ANNEM İzmir’den teessüflerini bildirdi. Anneler Günü’nde kendisini hayal kırıklığına uğratmışım. Günün máná ve ehemmiyetine değineceğim yerde kalkmış alakasız bir konuya el atmışım pazar günü.
‘Anacığım’ dedim, ‘Bu köşeyi edineli beri yedinci Anneler Günü... Hadi Kıbrıs meselesi olsa neyse... Annan’ı var, referandumu var, inadı var, tıkanması var... Anneler Günü dediğinse sabit bir hadise. Yedinci senede artık hakkında söyleyecek bir sözüm kalmadı vallahi.’
Fakat kimin annesi tabii... İtiraz eden taş olur. Kadın-erkek konusunu açtı. Peki nasıl olup da dünya kurulduğundan beri aynı olan kadın-erkek ilişkisi hakkında 770 kere söyleyecek söz bulabilmişim.
Anneme sorarsanız esas kısır olan konu budur. Kısırlığı da mahremiyetinden gelir biraz. Öyle uluorta konuşulmaz. ‘Hamile olduğumuzdan bile doğurduğumuzda haberdar olurdu büyüklerimiz’ der her zaman.
Bu sefer de dedi ve son noktayı koymadan önce lafı Emin Çölaşan’a getirdi. ‘Sen bir tek gün Emin Çölaşan’ın eşinden bahsettiğini gördün mü?’
Ve telefonu kapattı.
Katillere bile savunma hakkı veriyorlar. Allah’tan şu köşe var yani...

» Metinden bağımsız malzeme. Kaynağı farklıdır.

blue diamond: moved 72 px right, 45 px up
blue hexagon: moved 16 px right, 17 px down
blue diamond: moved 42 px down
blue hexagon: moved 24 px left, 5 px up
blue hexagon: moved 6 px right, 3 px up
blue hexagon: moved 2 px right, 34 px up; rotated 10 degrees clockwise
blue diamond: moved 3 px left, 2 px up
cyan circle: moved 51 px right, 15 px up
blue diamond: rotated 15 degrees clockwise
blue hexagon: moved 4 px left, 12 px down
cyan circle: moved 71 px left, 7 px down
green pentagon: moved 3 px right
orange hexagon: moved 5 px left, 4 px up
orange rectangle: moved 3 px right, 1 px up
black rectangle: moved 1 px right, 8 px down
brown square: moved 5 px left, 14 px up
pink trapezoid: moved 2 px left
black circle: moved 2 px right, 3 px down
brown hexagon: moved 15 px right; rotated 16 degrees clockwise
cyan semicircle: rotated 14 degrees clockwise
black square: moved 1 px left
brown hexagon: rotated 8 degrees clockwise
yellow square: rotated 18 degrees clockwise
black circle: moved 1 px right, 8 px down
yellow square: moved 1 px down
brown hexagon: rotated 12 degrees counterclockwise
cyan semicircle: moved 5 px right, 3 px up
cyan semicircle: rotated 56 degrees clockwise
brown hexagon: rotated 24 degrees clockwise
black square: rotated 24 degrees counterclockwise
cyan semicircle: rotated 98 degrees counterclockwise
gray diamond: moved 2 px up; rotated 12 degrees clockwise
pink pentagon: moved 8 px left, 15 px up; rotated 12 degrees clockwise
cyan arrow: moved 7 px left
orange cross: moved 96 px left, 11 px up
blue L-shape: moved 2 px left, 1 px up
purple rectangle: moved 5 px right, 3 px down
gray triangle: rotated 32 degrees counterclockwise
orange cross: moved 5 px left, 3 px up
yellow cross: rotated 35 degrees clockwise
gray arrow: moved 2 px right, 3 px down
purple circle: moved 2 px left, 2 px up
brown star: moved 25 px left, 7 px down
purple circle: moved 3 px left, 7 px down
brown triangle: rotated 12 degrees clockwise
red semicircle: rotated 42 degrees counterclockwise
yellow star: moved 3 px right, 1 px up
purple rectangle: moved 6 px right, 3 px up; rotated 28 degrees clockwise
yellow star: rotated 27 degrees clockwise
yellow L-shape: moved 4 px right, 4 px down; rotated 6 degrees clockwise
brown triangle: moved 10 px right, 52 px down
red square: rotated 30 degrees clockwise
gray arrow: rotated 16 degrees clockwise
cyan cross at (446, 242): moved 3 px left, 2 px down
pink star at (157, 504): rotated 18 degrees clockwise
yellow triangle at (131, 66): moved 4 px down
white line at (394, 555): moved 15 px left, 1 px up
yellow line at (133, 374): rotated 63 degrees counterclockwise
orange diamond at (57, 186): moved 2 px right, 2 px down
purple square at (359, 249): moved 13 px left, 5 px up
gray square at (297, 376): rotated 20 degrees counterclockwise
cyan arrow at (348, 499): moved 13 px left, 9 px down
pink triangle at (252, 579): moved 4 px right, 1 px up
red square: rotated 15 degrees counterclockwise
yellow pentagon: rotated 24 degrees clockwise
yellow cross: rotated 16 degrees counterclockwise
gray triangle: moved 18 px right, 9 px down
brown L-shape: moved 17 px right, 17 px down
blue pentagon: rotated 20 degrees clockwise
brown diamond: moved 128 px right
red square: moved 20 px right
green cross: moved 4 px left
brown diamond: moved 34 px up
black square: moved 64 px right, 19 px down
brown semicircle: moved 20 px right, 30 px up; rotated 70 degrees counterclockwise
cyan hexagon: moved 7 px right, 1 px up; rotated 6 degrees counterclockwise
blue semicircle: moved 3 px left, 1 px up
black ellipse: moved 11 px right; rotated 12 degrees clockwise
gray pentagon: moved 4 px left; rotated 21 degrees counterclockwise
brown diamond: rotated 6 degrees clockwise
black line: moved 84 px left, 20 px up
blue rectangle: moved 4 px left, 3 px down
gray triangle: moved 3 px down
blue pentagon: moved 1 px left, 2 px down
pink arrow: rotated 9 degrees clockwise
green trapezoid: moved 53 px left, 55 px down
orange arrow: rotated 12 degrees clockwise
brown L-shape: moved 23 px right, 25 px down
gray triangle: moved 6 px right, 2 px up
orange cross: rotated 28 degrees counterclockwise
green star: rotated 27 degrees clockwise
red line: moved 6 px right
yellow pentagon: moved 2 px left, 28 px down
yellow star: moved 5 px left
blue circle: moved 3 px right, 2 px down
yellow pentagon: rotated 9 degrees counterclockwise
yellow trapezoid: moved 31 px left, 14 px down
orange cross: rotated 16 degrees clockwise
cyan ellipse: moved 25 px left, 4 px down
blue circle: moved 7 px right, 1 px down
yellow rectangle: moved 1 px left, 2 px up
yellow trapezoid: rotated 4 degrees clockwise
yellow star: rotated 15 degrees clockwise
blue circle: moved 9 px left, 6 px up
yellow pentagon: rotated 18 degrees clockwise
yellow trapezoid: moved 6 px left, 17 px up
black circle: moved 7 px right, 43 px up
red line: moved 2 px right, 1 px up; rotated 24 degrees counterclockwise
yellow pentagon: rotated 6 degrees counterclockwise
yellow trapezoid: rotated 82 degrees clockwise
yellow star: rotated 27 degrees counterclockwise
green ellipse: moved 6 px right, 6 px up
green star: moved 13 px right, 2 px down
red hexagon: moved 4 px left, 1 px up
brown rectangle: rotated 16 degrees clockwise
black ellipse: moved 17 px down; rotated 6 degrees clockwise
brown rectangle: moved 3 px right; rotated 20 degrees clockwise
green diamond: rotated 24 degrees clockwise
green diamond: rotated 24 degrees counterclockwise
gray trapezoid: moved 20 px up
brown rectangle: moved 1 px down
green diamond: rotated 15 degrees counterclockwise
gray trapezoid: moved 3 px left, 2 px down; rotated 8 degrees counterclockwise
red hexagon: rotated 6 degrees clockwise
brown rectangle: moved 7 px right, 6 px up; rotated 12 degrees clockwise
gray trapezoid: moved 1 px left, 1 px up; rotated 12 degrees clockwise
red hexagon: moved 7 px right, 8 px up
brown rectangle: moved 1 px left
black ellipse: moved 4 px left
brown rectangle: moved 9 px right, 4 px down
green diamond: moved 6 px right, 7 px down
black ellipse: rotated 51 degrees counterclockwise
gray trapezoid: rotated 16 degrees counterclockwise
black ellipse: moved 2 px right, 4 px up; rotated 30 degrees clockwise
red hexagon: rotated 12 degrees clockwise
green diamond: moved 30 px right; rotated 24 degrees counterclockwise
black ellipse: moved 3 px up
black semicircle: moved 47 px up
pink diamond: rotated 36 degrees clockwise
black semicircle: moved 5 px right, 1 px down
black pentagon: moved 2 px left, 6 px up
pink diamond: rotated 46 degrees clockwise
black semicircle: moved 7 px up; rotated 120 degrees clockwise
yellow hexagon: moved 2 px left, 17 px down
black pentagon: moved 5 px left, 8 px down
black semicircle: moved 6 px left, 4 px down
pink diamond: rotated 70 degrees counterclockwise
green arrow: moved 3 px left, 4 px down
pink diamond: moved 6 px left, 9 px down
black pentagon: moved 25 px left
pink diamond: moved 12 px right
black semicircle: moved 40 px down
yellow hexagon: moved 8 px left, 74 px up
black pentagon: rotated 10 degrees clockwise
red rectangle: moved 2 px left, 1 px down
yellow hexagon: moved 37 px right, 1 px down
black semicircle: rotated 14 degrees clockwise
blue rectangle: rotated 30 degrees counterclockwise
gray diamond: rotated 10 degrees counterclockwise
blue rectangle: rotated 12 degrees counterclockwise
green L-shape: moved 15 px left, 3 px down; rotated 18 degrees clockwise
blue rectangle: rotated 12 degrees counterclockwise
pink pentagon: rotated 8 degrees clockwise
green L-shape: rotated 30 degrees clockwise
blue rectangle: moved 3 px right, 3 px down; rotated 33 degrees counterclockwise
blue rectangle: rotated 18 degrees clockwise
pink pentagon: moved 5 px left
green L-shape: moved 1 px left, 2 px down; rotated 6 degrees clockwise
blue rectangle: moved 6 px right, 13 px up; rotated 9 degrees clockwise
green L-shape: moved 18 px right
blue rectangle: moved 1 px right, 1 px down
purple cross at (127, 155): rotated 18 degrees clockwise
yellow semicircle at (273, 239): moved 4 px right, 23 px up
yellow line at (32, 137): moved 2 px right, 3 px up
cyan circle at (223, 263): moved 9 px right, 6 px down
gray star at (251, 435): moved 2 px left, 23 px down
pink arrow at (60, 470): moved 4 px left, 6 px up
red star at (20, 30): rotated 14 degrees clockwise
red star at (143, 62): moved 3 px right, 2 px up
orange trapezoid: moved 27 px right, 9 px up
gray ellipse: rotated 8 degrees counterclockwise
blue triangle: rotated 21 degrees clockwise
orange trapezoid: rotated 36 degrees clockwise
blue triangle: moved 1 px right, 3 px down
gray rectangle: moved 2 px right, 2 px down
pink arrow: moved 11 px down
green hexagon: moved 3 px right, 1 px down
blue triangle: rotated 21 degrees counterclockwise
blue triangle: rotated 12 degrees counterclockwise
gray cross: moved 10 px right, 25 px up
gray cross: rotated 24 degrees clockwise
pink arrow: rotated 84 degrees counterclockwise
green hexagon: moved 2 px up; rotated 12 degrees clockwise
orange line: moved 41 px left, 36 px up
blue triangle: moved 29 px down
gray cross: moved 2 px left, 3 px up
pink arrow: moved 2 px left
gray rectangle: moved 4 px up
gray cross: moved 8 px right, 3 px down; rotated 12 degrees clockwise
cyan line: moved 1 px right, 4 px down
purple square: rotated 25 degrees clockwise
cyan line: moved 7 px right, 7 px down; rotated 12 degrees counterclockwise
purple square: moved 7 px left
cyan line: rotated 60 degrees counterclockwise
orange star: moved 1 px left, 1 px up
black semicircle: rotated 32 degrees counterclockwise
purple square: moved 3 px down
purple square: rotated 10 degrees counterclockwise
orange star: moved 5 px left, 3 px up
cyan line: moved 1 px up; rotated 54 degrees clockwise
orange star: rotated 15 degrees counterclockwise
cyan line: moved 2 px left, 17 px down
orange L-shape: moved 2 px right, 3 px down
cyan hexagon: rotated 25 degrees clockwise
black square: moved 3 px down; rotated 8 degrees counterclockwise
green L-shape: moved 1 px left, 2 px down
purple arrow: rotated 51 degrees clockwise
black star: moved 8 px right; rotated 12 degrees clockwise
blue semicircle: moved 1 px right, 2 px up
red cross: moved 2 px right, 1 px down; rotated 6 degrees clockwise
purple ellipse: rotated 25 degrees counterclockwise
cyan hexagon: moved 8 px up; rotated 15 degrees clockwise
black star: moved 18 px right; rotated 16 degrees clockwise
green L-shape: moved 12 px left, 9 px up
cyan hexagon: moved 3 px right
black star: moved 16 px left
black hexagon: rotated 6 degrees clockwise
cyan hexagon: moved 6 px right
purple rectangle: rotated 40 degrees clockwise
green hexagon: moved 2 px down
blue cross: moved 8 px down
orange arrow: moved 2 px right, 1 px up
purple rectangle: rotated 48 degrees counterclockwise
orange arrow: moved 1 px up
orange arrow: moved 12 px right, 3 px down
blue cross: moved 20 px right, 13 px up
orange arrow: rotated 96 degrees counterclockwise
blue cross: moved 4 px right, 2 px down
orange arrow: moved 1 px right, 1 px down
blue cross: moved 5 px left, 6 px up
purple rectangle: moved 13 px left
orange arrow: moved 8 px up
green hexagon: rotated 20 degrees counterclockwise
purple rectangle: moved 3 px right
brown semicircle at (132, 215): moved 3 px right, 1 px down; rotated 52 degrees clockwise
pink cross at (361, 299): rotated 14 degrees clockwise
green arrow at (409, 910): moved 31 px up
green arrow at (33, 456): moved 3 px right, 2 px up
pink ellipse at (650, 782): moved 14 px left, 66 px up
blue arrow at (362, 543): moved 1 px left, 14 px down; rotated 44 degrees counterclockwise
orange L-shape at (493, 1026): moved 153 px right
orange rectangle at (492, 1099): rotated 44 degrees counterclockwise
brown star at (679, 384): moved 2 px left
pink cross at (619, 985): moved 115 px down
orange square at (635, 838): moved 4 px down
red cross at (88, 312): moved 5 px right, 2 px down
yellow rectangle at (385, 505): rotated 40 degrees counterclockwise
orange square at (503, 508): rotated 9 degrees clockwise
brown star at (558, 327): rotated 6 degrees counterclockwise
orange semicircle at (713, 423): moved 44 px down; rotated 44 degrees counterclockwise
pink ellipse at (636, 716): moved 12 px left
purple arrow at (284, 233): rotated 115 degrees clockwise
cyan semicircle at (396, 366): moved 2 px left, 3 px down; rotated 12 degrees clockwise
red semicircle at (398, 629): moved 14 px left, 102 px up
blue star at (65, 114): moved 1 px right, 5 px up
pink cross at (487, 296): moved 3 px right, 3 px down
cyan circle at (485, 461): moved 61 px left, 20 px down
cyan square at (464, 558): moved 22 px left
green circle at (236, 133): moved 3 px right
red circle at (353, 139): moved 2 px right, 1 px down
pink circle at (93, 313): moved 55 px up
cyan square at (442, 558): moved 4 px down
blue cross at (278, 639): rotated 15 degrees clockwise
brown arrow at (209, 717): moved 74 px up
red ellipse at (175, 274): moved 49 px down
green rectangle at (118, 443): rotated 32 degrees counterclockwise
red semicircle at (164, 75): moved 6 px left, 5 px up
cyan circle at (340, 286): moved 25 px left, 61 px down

Fakat her şey bir yana, köşe yazıları konusunda annemin hakkını teslim etmek lazım. Sıkıyönetim zamanlarında gazeteleri denetleme işini kendisine vermemeleri memleket için büyük kayıptır. Gerçi asker değil ama fahri olarak alnının akıyla altından kalkardı bu işin, eminim.
Gelelim telefonda veremediğim cevaba...
Anacığım,
Biz birbirimizin alanına girmiyoruz. Sen de benim misal Melih Gökçek hakkında iki satır yazdığımı gördün mü hiç?
Şu anda ne dediğini duyar gibi oluyorum... ‘Sanki yapabilirdin de yapmadın!’
***
Aslında Anneler Günü için bugün bir şeyler yazmaktı benim planım.
Neden iki gün gecikmeli?
Sırf, ‘Geçmiş Anneler Günü’nüz kutlu olsun’ diyebilmek için. Her zaman heves etmişimdir. Hani bir ay sonra geçmiş bayramınızı kutlarlar... Sonunda ben de kendime kısmet ettim işte! Anneler! Geçmiş Anneler Günü’nüz kutlu olsun!
Şimdi aniden başka bir konuya geçiş yapıyorum. Gerçi çok yazıldı ama ben paranoyak Pakize olarak öküz altında buzağı arayacağım daha ziyade.
Resmi bir ziyaret için ülkenin birine gitmiş olan başbakan ve eşine günlük programla ilgili önceden bir bilgi verilmez mi? Hani nerelere gidecekler, hangi davetlere katılacaklar... Ona göre giyinir insan hiç olmazsa.
Yunanistan’a giden bizimkilere kimse bilgi falan vermemiş belli. Aniden tutup Akropol’e götürdüler demek ki Emine Erdoğan iki karış topuklarıyla kollarda gezebildi ancak.
Nereden baksanız eskiden kalma bir düşmanlık var. Kadıncağızı düşürüp güleceklerdi. Son anda koluna girip dostluğu yeniden tesis ettiler neyse.
MIŞ-MUŞ
Unakıtan ‘Dolar alan zarar da edebilir kár da’ demiş.
Üçüncü alternatifi de siz bulun!
Bütün dünyanın derdi şişmanlıkmış.
‘Elle gelen düğün bayram’ demiş atalarımız.
75 yaşında Rum kadın Erdoğan’a ‘Çok yakışıklısınız’ demiş.